Convert the data below into a Markdown table with two columns, No. and Line, giving each text line its own numbered row. Omit blank lines and the pictures.

## [Dataset content]

=== Begin Enclosure ===

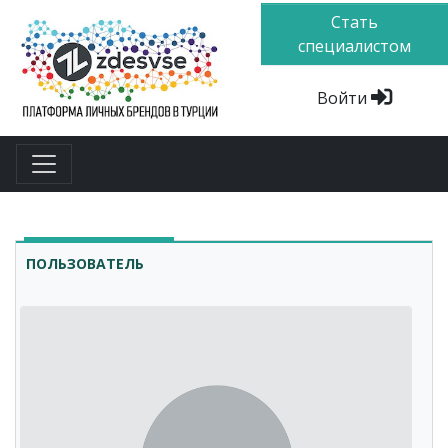
Стать
специалистом
Войти
ПОЛЬЗОВАТЕЛЬ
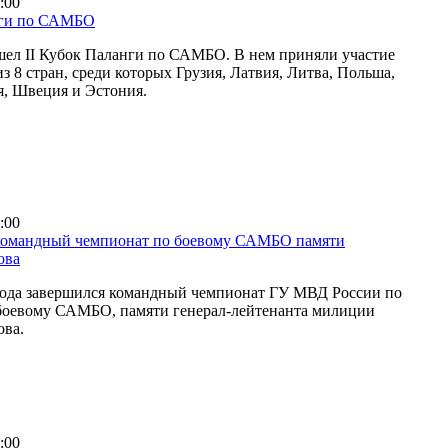
:00
нги по САМБО
шел II Кубок Паланги по САМБО. В нем приняли участие
з 8 стран, среди которых Грузия, Латвия, Литва, Польша,
я, Швеция и Эстония.
:00
командный чемпионат по боевому САМБО памяти
ова
 года завершился командный чемпионат ГУ МВД России по
 боевому САМБО, памяти генерал-лейтенанта милиции
ова.
:00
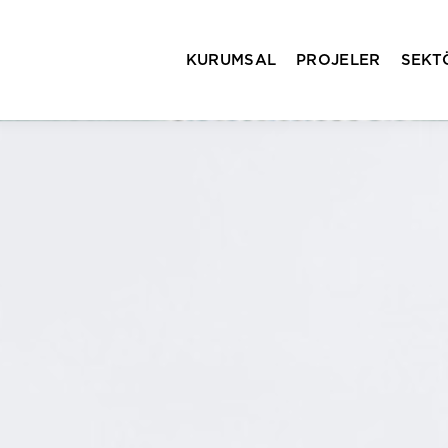
KURUMSAL
PROJELER
SEKT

=== End Enclosure ===

## [Expected answer]
| No. | Line |
|---|---|
| 1 | Стать |
| 2 | специалистом |
| 3 | Войти |
| 4 | ПОЛЬЗОВАТЕЛЬ |
| 5 | :00 |
| 6 | нги по САМБО |
| 7 | шел II Кубок Паланги по САМБО. В нем приняли участие |
| 8 | з 8 стран, среди которых Грузия, Латвия, Литва, Польша, |
| 9 | я, Швеция и Эстония. |
| 10 | :00 |
| 11 | командный чемпионат по боевому САМБО памяти |
| 12 | ова |
| 13 |  года завершился командный чемпионат ГУ МВД России по |
| 14 |  боевому САМБО, памяти генерал-лейтенанта милиции |
| 15 | ова. |
| 16 | :00 |
| 17 | KURUMSAL |
| 18 | PROJELER |
| 19 | SEKT |